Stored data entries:
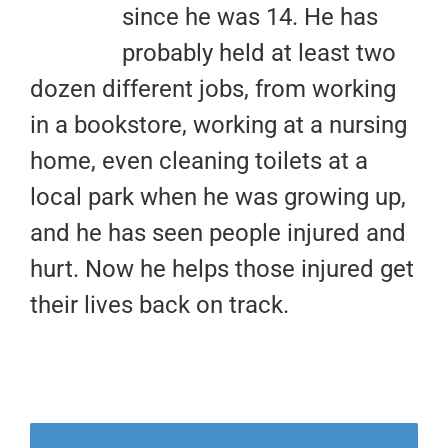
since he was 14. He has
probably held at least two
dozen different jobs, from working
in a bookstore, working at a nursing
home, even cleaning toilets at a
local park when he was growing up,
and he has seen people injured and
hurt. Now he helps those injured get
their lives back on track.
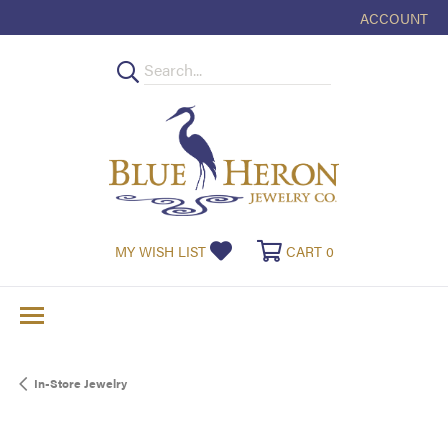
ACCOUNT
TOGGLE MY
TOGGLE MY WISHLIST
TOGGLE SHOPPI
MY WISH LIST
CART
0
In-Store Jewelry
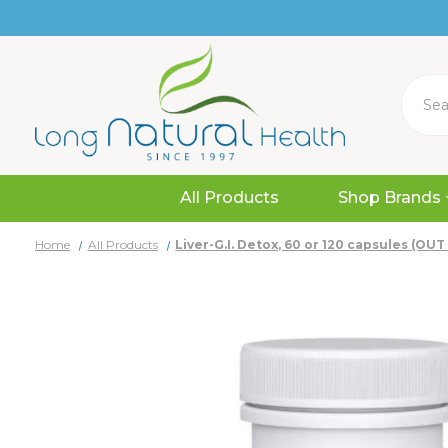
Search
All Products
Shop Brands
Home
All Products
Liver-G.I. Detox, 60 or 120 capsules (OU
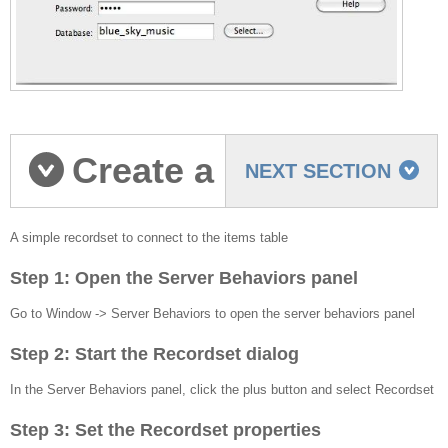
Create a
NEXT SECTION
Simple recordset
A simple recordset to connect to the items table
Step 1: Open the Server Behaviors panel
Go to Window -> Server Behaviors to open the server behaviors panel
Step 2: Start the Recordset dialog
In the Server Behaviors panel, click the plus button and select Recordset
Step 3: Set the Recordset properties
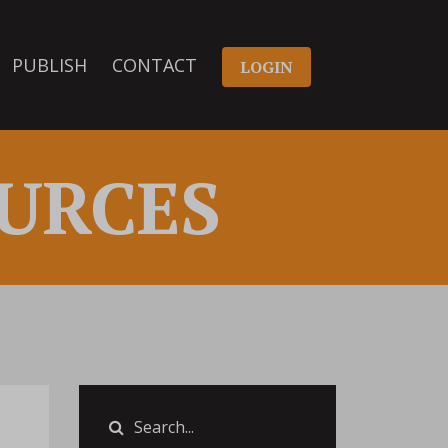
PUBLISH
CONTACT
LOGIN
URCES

Brief >>
Find how many lines of the preceding data contain "TOGGLE", and answer with that number only.

Solution to this problem >>
3